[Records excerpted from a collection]
__________________________________________________

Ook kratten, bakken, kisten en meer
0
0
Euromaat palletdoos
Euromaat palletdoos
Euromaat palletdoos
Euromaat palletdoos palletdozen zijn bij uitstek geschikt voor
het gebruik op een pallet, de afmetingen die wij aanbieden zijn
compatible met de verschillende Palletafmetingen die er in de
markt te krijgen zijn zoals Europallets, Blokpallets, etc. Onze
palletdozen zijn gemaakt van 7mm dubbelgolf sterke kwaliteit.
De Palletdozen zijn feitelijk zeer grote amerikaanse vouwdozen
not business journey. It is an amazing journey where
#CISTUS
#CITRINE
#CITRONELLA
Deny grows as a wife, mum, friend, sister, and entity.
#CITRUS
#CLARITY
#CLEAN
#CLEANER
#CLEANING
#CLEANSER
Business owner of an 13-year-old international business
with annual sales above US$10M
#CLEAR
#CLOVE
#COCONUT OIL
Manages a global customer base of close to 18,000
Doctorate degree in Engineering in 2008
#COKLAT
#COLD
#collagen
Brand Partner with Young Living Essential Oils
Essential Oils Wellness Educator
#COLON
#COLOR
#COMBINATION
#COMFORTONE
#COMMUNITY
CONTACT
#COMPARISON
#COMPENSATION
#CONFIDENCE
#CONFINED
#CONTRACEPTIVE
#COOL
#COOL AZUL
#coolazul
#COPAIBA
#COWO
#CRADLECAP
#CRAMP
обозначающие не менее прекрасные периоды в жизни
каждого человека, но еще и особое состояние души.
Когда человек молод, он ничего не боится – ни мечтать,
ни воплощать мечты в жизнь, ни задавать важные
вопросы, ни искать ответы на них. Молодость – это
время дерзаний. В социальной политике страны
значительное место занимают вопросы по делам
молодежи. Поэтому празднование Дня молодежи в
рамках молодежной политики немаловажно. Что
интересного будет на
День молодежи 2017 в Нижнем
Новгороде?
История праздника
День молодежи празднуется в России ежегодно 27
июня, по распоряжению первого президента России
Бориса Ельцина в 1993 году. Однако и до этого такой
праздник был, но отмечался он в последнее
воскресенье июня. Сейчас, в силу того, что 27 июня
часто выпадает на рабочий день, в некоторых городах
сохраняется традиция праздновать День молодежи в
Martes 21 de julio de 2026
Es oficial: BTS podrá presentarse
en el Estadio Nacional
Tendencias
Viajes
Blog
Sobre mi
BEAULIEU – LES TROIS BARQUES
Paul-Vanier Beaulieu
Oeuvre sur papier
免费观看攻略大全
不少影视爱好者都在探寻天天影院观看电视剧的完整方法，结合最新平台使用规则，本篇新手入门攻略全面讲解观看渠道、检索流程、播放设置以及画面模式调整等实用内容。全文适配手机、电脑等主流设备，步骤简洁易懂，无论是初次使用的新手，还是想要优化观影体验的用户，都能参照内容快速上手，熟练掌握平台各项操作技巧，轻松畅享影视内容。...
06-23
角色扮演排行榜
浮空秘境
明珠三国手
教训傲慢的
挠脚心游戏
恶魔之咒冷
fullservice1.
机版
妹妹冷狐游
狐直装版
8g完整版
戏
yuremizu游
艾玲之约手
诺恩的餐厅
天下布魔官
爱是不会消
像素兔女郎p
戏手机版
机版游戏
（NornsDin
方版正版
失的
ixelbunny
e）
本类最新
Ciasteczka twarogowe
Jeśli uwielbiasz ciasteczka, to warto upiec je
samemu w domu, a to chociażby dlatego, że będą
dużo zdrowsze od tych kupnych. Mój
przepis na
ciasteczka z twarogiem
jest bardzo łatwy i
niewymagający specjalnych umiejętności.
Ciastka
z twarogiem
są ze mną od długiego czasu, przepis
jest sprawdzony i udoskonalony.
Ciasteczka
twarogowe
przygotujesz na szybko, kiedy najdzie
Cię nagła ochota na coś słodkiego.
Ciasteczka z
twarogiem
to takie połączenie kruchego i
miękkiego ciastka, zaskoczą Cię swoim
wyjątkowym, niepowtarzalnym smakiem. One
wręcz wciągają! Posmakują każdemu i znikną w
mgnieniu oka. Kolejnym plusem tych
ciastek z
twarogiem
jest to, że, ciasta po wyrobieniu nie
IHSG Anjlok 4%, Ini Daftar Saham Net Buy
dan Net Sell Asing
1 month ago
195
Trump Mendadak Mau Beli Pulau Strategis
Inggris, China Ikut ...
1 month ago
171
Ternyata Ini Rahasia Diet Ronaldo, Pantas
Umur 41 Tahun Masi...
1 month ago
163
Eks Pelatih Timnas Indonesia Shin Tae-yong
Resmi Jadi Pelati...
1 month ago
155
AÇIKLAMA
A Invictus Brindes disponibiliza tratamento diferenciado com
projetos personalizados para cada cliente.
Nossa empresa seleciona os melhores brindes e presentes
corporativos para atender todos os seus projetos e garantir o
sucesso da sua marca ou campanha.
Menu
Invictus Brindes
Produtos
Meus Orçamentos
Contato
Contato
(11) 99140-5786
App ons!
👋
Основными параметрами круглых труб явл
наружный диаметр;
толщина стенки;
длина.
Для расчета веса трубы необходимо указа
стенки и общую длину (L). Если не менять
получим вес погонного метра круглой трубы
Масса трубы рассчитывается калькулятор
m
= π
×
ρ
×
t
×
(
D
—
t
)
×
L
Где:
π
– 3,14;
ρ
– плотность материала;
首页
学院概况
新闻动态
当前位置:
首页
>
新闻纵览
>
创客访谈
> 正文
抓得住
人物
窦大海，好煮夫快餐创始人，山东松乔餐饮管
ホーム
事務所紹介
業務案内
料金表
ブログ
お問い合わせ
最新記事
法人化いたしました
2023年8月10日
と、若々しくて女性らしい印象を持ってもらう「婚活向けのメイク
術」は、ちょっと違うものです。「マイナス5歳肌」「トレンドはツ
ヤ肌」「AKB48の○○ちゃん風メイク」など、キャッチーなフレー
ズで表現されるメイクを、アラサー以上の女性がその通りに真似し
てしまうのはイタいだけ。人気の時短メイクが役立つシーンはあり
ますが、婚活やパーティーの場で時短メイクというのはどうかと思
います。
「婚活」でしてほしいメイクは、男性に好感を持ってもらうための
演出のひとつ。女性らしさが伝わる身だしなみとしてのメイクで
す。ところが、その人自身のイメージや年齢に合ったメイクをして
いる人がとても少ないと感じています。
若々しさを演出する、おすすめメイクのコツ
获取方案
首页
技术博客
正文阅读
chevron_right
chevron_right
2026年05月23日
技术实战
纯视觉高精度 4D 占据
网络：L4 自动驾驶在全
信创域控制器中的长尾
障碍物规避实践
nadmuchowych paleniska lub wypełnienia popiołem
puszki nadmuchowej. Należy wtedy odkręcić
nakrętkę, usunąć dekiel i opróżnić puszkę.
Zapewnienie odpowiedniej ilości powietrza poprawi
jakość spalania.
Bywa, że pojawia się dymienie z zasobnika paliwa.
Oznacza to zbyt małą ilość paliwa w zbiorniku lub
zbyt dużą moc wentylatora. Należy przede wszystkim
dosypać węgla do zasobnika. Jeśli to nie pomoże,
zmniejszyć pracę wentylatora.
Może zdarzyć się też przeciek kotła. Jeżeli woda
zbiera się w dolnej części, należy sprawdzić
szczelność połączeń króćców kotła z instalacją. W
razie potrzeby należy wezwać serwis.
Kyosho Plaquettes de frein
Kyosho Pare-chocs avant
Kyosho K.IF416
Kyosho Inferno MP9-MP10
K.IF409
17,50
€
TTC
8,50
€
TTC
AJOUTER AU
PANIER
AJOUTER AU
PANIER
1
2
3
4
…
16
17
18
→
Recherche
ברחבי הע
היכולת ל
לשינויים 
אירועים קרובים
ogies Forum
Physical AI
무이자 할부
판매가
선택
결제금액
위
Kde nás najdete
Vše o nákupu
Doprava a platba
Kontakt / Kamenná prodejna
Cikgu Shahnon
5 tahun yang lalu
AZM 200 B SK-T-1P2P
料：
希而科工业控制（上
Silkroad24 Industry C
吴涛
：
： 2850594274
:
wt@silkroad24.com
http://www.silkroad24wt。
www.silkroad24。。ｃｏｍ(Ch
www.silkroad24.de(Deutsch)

__________________________________________________

__Exercise objective__
Copy the entries word for word, from the start of the entries through the line that contains "Essential Oils Wellness Educator", including that line.

__Written answer__
Ook kratten, bakken, kisten en meer
0
0
Euromaat palletdoos
Euromaat palletdoos
Euromaat palletdoos
Euromaat palletdoos palletdozen zijn bij uitstek geschikt voor
het gebruik op een pallet, de afmetingen die wij aanbieden zijn
compatible met de verschillende Palletafmetingen die er in de
markt te krijgen zijn zoals Europallets, Blokpallets, etc. Onze
palletdozen zijn gemaakt van 7mm dubbelgolf sterke kwaliteit.
De Palletdozen zijn feitelijk zeer grote amerikaanse vouwdozen
not business journey. It is an amazing journey where
#CISTUS
#CITRINE
#CITRONELLA
Deny grows as a wife, mum, friend, sister, and entity.
#CITRUS
#CLARITY
#CLEAN
#CLEANER
#CLEANING
#CLEANSER
Business owner of an 13-year-old international business
with annual sales above US$10M
#CLEAR
#CLOVE
#COCONUT OIL
Manages a global customer base of close to 18,000
Doctorate degree in Engineering in 2008
#COKLAT
#COLD
#collagen
Brand Partner with Young Living Essential Oils
Essential Oils Wellness Educator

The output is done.